_Aufgabe:_
Schreibe den Abschnitt des Forenauszugs, beginnend bei „Nein, wird nicht“ und weiter bis „meiner Meinung nach.“, noch einmal ab und tausche dabei „Konfigurationsdatei“ gegen „Datenbanktabelle“ aus.
··· Textauszug
Hat jemand noch ne bessere Idee wie man aus Objekt A ein ErpEntity bekommt? Das doofe ist halt, dass jeder Hersteller eine komplett andere Datenstruktur hat und da alles manuell angefasst werden muss um das zum ErpEntity zu bekommen


----------



## Robert Zenz (13. Mrz 2021)

Nein, wird nicht besser. Du kannst anfangen dir einen Helfer mit Reflection und Annotations zu schreiben, aber das macht die Sache alles nicht besser. In einem Projekt hatten wir auch einen generischen Mapper welcher Feldangaben aus einer Konfigurationsdatei verwendete um diese direkt zu mappen mit Hilfe von Reflection, hat die Sache auch nicht leichter zu warten gemacht meiner Meinung nach.
······
··· Daten
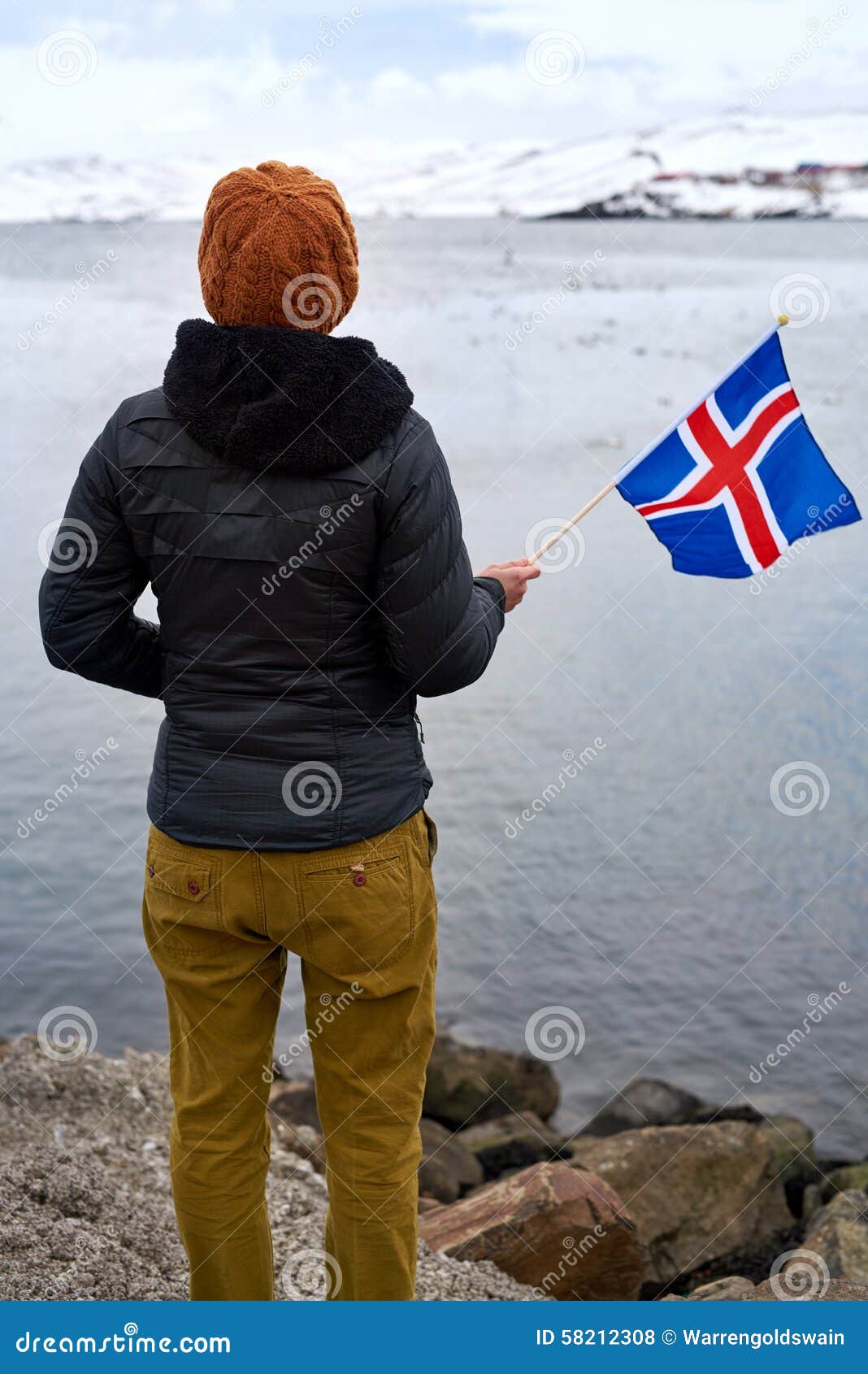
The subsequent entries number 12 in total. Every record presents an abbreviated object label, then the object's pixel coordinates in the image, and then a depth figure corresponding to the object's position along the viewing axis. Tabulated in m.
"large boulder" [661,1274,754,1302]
······
_Antwort:_
Nein, wird nicht besser. Du kannst anfangen dir einen Helfer mit Reflection und Annotations zu schreiben, aber das macht die Sache alles nicht besser. In einem Projekt hatten wir auch einen generischen Mapper welcher Feldangaben aus einer Datenbanktabelle verwendete um diese direkt zu mappen mit Hilfe von Reflection, hat die Sache auch nicht leichter zu warten gemacht meiner Meinung nach.